* YOUR GOAL:
Look through the entries below. Report each line that has the word "condition" in it.

* DATASET RECORDS:
• • • • • • •

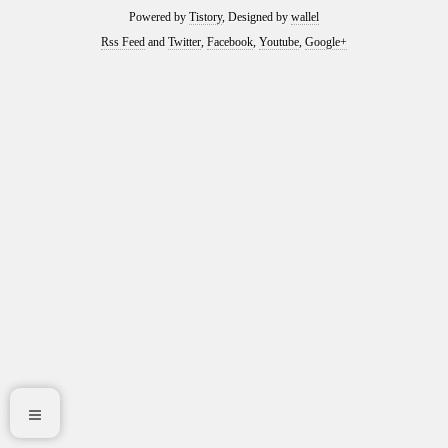
Powered by
Tistory
, Designed by
wallel
Rss Feed
and
Twitter
,
Facebook
,
Youtube
,
Google+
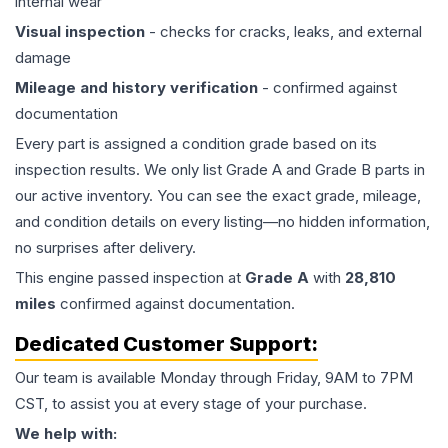
internal wear
Visual inspection
- checks for cracks, leaks, and external
damage
Mileage and history verification
- confirmed against
documentation
Every part is assigned a condition grade based on its
inspection results. We only list Grade A and Grade B parts in
our active inventory. You can see the exact grade, mileage,
and condition details on every listing—no hidden information,
no surprises after delivery.
This
engine
passed inspection at
Grade
A
with
28,810
miles
confirmed against documentation.
Dedicated Customer Support:
Our team is available Monday through Friday, 9AM to 7PM
CST, to assist you at every stage of your purchase.
We help with:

• • • • • • •

* YOUR SOLUTION:
Every part is assigned a condition grade based on its
and condition details on every listing—no hidden information,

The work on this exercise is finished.